Prep and cook shrimp
1

Before starting, preheat the oven to 450 F.Wash and dry all produce. Add 10 cups water and 1 tbsp salt to a large pot (use same for 4 ppl). Cover and bring to a boil over high heat. Meanwhile, drain roasted red peppers, then pat dry with paper towels. Cut into 1/4-inch slices. Peel, then mince or grate garlic. Thinly slice chives.Using a strainer, drain and rinse shrimp, then pat dry with paper towels. Season with salt and pepper. Heat a large non-stick pan over medium-high heat. When hot, add 1/2 tbsp (1 tbsp) oil, then shrimp. Cook, stirring occasionally, until shrimp just turn pink, 2-3 min.** Remove pan from heat.

Start sauce
2

Heat a large oven-proof pan over medium-high heat.

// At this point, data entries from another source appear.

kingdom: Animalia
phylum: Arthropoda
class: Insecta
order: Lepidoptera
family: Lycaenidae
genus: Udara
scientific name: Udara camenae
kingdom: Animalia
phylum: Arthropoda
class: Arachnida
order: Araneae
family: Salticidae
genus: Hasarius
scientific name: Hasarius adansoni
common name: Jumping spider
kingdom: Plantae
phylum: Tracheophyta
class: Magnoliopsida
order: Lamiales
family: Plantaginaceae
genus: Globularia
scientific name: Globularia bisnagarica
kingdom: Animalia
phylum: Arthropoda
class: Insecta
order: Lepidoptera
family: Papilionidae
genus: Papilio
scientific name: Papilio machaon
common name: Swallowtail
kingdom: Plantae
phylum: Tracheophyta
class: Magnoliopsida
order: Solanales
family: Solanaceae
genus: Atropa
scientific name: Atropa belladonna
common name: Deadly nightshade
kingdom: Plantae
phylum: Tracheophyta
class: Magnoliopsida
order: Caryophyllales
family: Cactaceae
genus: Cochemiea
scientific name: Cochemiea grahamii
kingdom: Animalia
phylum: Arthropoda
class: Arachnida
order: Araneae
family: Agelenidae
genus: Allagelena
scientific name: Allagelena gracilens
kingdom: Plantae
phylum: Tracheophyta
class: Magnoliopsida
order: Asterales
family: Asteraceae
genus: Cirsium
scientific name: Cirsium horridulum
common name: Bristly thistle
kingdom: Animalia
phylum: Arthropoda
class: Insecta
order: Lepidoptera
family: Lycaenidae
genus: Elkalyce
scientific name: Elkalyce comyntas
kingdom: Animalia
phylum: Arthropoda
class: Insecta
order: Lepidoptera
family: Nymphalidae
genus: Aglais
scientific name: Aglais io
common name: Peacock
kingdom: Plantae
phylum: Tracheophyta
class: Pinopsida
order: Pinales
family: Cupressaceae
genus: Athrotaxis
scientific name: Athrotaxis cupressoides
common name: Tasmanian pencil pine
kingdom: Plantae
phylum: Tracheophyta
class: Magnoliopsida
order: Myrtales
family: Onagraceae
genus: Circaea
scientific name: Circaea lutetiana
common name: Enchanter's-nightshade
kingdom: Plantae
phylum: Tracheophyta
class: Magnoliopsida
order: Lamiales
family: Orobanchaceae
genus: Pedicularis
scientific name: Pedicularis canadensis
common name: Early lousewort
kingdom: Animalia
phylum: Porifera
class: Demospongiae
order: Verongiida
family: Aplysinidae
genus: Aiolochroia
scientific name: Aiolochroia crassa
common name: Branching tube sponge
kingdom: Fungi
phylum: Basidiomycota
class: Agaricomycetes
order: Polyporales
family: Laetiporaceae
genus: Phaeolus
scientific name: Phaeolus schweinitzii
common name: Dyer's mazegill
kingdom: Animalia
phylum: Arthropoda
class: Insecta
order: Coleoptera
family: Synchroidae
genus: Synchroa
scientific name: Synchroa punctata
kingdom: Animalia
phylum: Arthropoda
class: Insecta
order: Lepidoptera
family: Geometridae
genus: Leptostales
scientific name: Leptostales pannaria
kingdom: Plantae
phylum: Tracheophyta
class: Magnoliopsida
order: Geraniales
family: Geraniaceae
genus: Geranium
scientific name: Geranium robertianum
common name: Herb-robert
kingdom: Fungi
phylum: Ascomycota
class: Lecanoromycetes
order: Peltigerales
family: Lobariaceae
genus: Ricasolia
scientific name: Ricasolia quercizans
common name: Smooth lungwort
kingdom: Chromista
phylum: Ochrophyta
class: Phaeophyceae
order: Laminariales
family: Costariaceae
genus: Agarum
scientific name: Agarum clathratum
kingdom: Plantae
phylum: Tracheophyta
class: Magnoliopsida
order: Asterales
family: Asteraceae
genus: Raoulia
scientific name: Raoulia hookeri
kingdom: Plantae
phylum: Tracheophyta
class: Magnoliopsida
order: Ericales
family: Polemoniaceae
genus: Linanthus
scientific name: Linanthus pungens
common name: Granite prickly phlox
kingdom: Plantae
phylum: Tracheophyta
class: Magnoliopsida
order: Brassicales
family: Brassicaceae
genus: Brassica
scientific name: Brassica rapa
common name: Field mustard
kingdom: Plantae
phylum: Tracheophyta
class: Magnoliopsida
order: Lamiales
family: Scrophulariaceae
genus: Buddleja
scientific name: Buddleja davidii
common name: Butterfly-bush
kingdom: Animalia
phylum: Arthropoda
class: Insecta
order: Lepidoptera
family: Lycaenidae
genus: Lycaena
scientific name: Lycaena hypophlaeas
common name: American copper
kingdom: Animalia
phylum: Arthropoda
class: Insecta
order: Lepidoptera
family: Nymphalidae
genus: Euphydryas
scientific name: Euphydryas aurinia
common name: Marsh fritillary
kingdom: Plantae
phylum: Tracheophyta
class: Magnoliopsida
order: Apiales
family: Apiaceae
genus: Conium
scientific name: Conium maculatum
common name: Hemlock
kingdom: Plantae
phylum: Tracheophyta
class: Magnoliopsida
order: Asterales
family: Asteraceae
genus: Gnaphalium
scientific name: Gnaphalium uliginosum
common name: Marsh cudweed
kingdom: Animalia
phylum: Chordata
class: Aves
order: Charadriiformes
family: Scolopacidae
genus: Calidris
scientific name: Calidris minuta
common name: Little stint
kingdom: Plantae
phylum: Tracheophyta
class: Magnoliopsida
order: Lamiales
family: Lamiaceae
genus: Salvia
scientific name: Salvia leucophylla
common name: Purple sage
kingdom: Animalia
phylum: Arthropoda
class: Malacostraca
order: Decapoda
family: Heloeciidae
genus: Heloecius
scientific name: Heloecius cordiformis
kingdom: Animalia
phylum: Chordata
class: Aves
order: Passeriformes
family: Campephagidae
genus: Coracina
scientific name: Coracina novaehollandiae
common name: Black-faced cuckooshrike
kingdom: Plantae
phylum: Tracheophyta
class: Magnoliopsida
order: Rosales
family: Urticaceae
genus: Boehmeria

When hot, add 2 tbsp (4 tbsp) butter, then garlic and roasted red peppers. Cook, stirring occasionally, until fragrant, 2-3 min. Season with salt and pepper.

Cook tortellini
3

Meanwhile, add tortellini to the boiling water. Cook, stirring occasionally, until tender, 2-3 min. Reserve 1/3 cup (2/3 cup) pasta water, then drain.

Finish sauce
4

Sprinkle Cream Sauce Blend over peppers. Cook, stirring constantly, until peppers are coated, 30 sec. Add crushed tomatoes, cream and half the chives. Cook, stirring often, until sauce thickens slightly, 2-3 min. Remove from heat.Season with salt and pepper.

Bake tortellini
5

Add shrimp, tortellini and reserved pasta water to the pan with sauce. Season with salt and pepper, then gently toss to combine. (NOTE: If you do not have an oven-proof pan, transfer mixture to a lightly-oiled, 8x8-inch baking dish for 2 ppl or 9x13-inch dish for 4 ppl.) Sprinkle mozzarella and Parmesan cheese over tortellini. Bake in the middle of the oven until cheese is golden-brown, 5-6 min.

Finish and serve
6

Allow tortellini to cool for 2-3 min before serving. Divide tortellini between plates. Sprinkle remaining chives over top.